Ergenekon Davası'nın 273. duruşmasına eski İstanbul Üniversitesi Rektörü Kemal Alemdaroğlu'nun müdafii olarak katılan Hüsamettin Cindoruk, 58 yıllık avukat olduğunu belirtere, "Bu avukatlık süreci içerisinde siyasi bir takım konumlar da elde ettim. Ama avukatlık duygumu mesleğimi hiç ihmal etmedim ara vermedim. Yassıada Mahkemesi'nde de avukatlık yaptım. 18 sanığın avukatıydım. Bugün bir mukayese yapmak için buradayım. Benim 58 yıllık meslek hayatımda ne değişti ne gelişti. Öbür yandan 50 seneyi aşan Yassıada'dan bu yana yargılamada bir gelişme var mı yoksa yavaşlama gerileme mi var? Bunları görmek için buradaydım" dedi. 

Üzüldüğünü söyleyen Cindoruk, "Kendimi hala ve hala yaralı bir mahkeme yaralı bir yargıyla karşı karşıya buldum. Önce şunu ifade etmekte fayda var, bir cezaevinde mahkeme olmaz. Bir mahkeme eğer cezaevinde yargılama yapıyorsa o kusurlu bir mahkemedir. Ve o mahkeme sadece ve sadece sanıkları yargılamaz aynı zamanda kendisini yargılar. Bu mahkemenin yeri İstanbul mahkemelerinin bulunduğu binadır. O nedenle burada yapılan yargılamaya sanıkların avukatlarının güvenmesini bekleyemeyiz, yakınları da millet de güvenmez. Bunu gördüm, bunu yaşadım tekrar ve üzüldüm" diye konuştu. 



Yassıada Mahkemesi'yle bu mahkemenin bir farkı olduğunu belirten Hüsamettin Cindoruk, "Bu mahkemenin kararlarının yargı yolu açık. Yani Yargıtay yolu açık. Yassıada Mahkemesi'nde maalesef yargı yolu kapalıydı. O üzüntü verici infazlar ortaya çıktı. Ama burada da ben bu mahkemenin kararlı olduğunu hissettim.

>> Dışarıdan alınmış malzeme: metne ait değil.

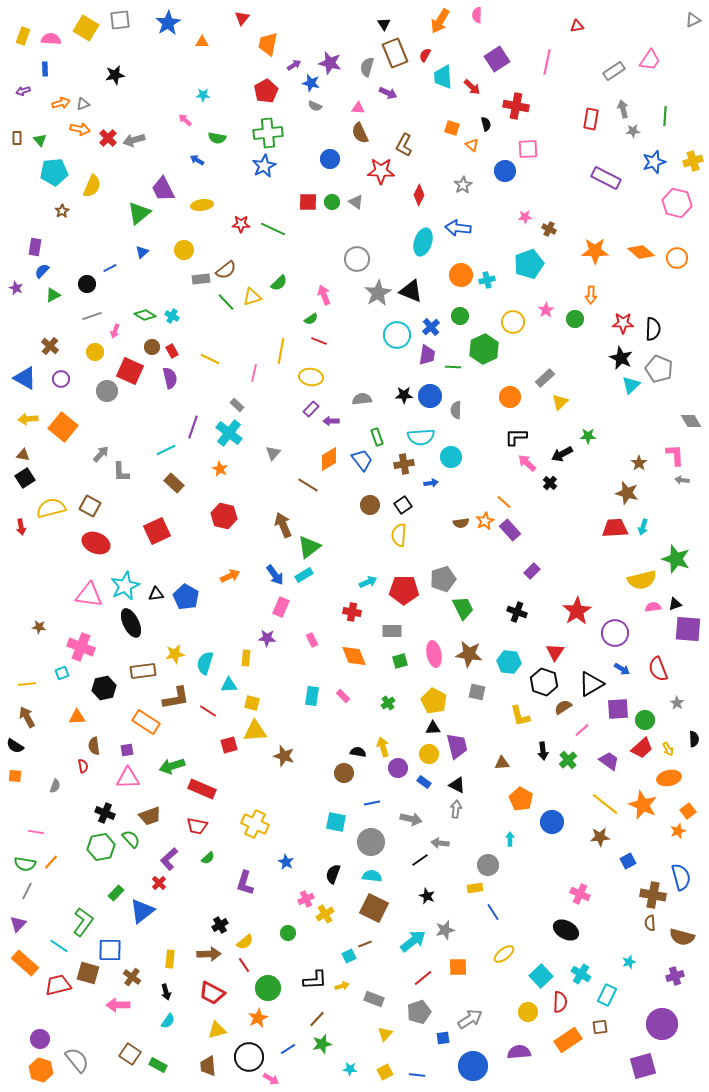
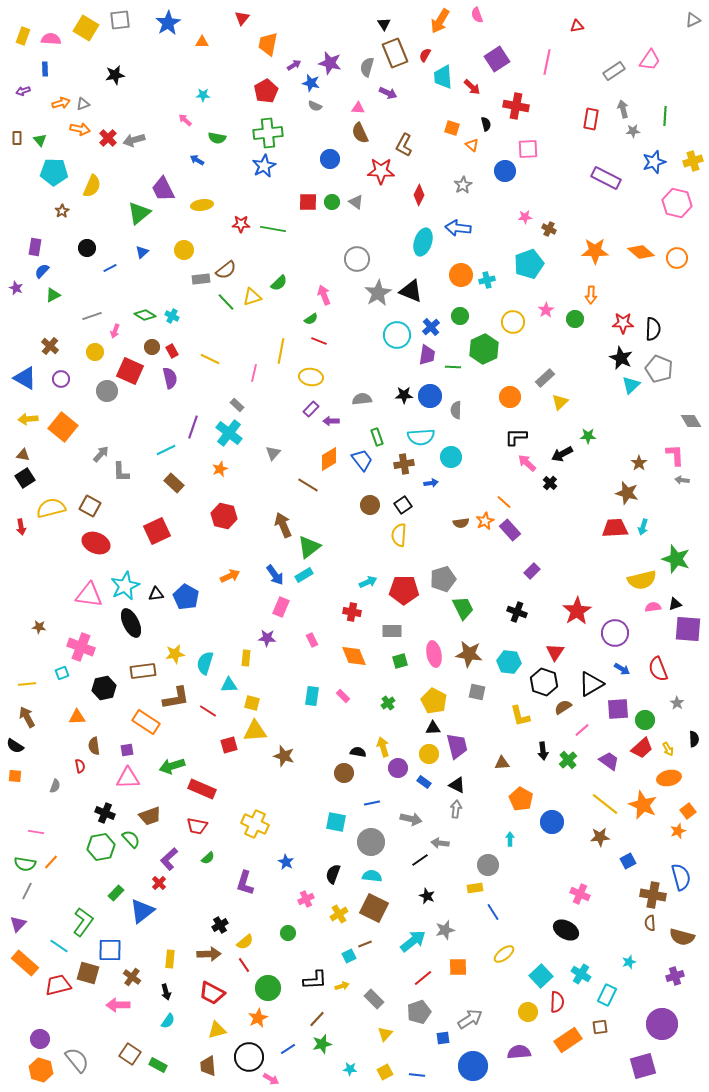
pink semicircle at (477, 15): rotated 21 degrees counterclockwise
cyan pentagon at (54, 172): rotated 8 degrees clockwise
green line at (273, 229): rotated 15 degrees counterclockwise
black circle at (87, 284): moved 36 px up
orange star at (220, 469): rotated 21 degrees clockwise
red semicircle at (83, 766): moved 3 px left
yellow cross at (325, 914): moved 14 px right
gray rectangle at (374, 999): rotated 24 degrees clockwise
red semicircle at (560, 1002): moved 3 px left
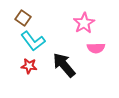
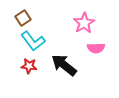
brown square: rotated 21 degrees clockwise
black arrow: rotated 12 degrees counterclockwise
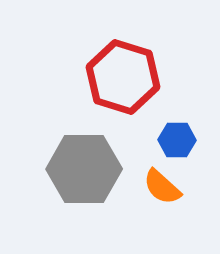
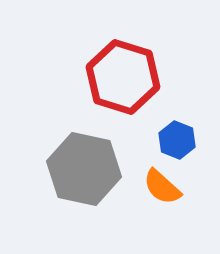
blue hexagon: rotated 21 degrees clockwise
gray hexagon: rotated 12 degrees clockwise
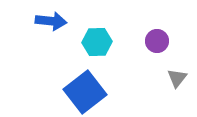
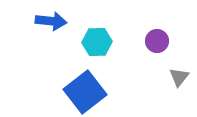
gray triangle: moved 2 px right, 1 px up
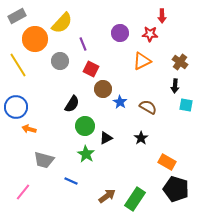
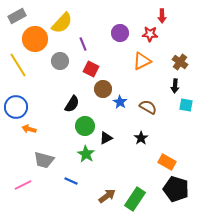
pink line: moved 7 px up; rotated 24 degrees clockwise
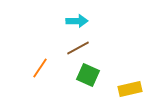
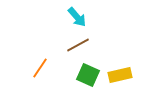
cyan arrow: moved 4 px up; rotated 50 degrees clockwise
brown line: moved 3 px up
yellow rectangle: moved 10 px left, 14 px up
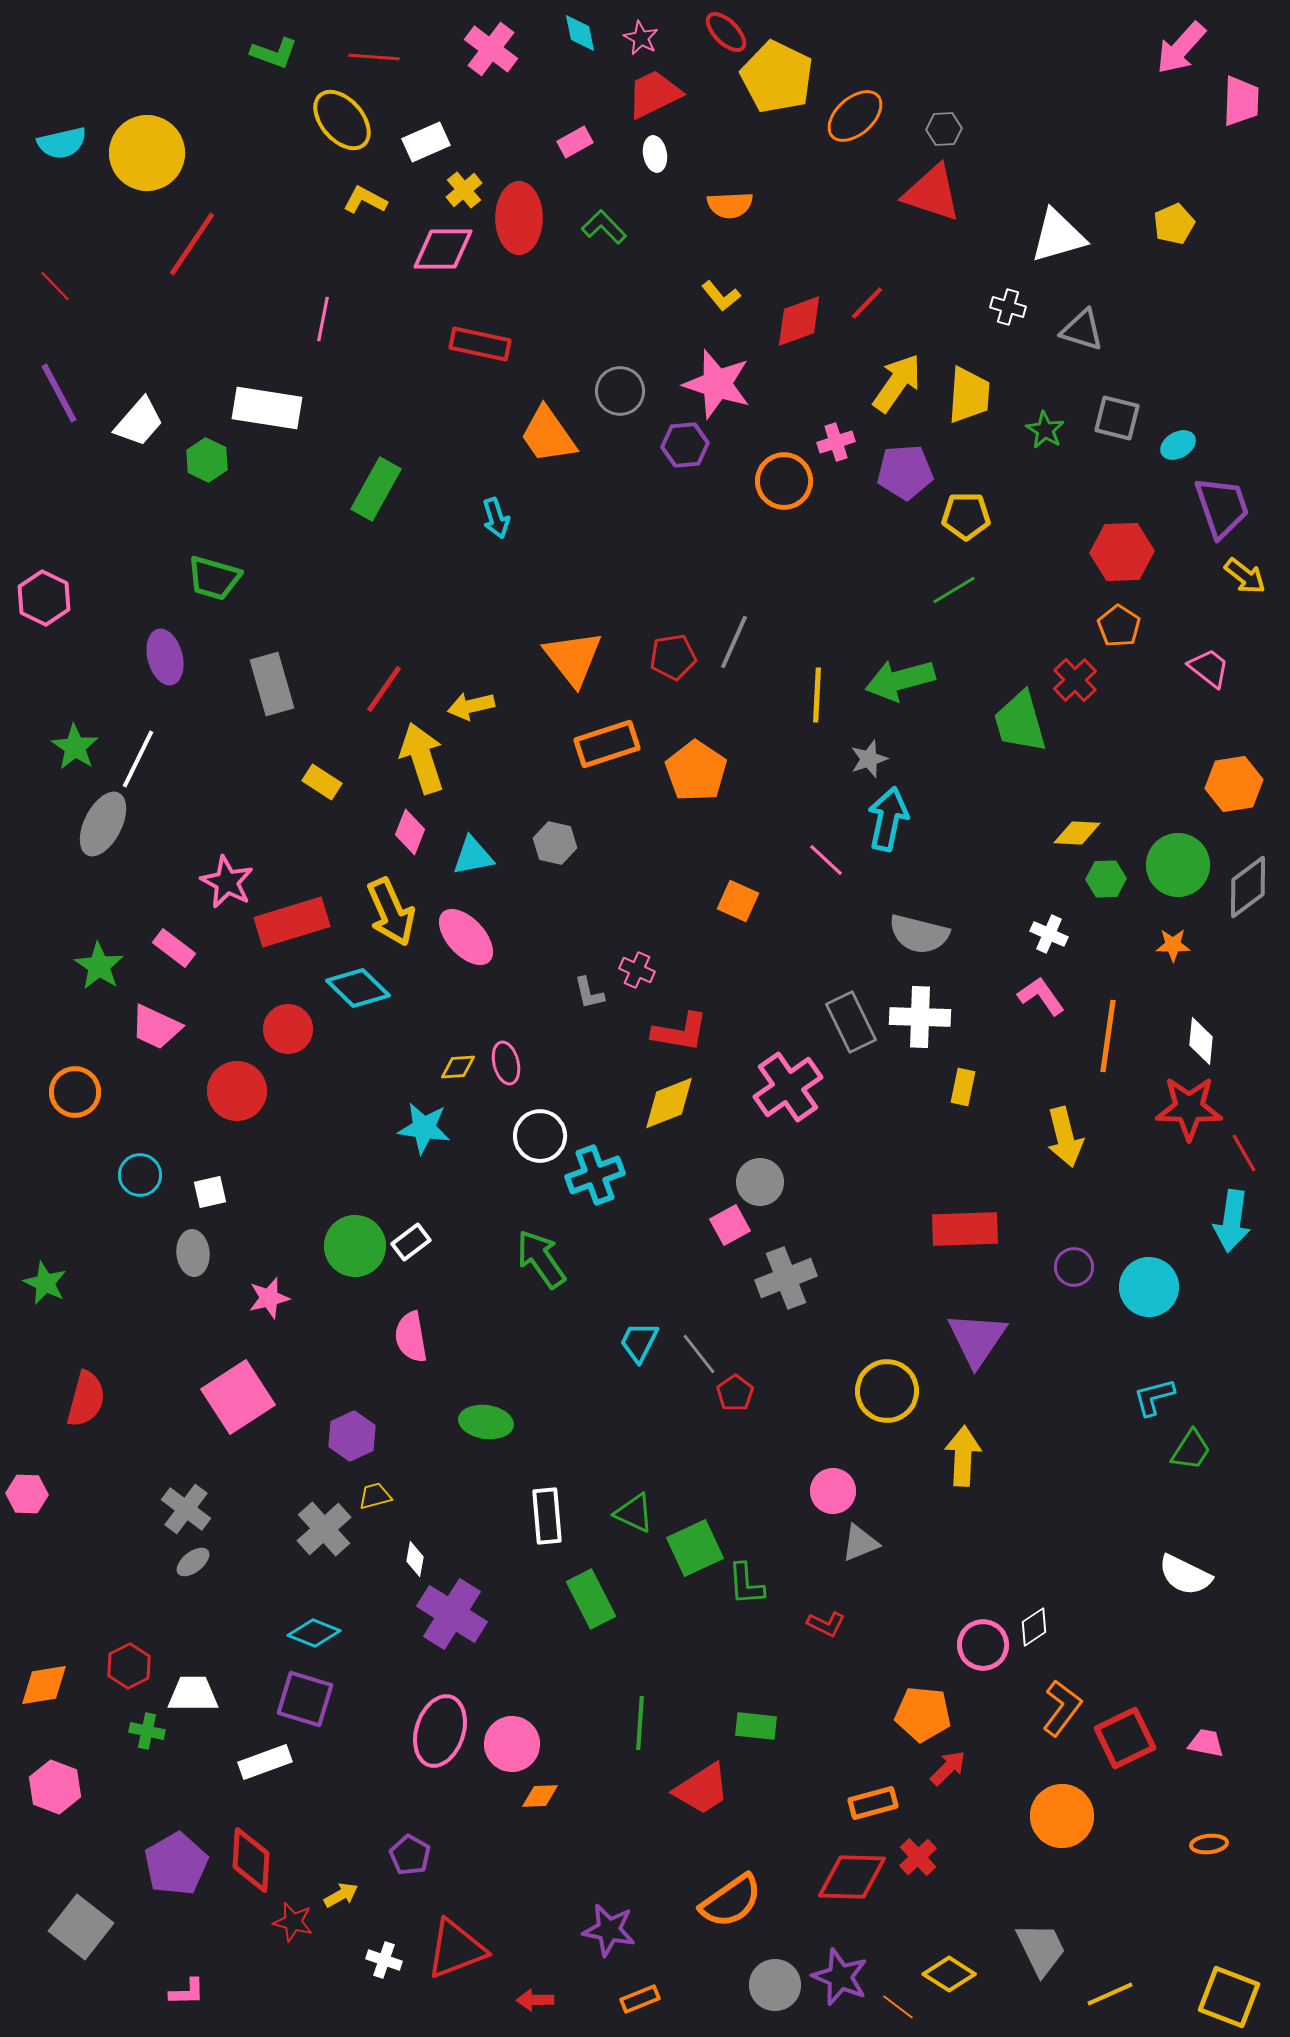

Mahkeme karara doğru hızla gidiyor.  Bundan evvel Balyoz davasında olduğu gibi bu davada da mahkumiyet kararı verecekleri anlaşılıyor" dedi.  Cindoruk sözlerini şöyle sürdürdü:

"Bu kararlar sadece adaleti ve adaleti temsil eden müesseseleri yaralamaz, kararı veren yargıçları da yaralar. Onun için buradaki yargıç kardeşlerime itidal ve adalet tavsiye ediyorum. Bugün Salim Başol’u hatırlayan yok, Altay Egesel’i hatırlayan yok ama orada yargılanan Menderes’in, Bayar’ın üniversiteleri var, hava meydanları var, bulvarları var ve itibarları var. O nedenle bu mahkeme hakimlerine üzüldüm. Bugünkü mahkeme cereyan tarzından da gerçekten çok eski bir avukat olarak, zannediyorum benden eski çok avukat kalmadı, rahatsız olduğumu ifade etmek istiyorum. Benim bu sözlerimi duygusal saymasınlar ya da bir taraf gibi görmesinler. Bu duygularım bu 60 yıla yaklaşan meslek hayatımın bir süzmesidir. Herkese hukuk tavsiye ediyorum, adalet tavsiye ediyorum, cezaevinden bu mahkemenin en kısa zamanda merkez adliyeye taşınmasını diliyorum. Alemdaroğlu benim çok dostum, kardeşim, arkadaşım, bugün onu müdafi olarak burada bulundum. Ama buradaki bütün sanıkların müdafii hissediyorum kendimi. Böyle antoloji gibi bir dava olmaz. Yine bugün bir takım davalar eklediler. Buradan bir sonuç çıkması mümkün değildir. Bu sonuçların çıkması için aksine davanın hafifletilmesi gerekir. Dava ağırlaştıkça karmaşık hale geldikçe, sonuç bulmakta zorlanırlar. İpuçları ortadan kalkar. Benim hakimlere, mahkeme heyetine, savcılara tavsiyem, bir büyükleri olarak, tecrübeli, kıdemli bir hukukçu olarak, bu davayı çabuk ama adil biçimde bitirmeleri için hafifletmeleridir. Davaya dava katarak sonuç alamazlar. Üzgün ayrılıyorum."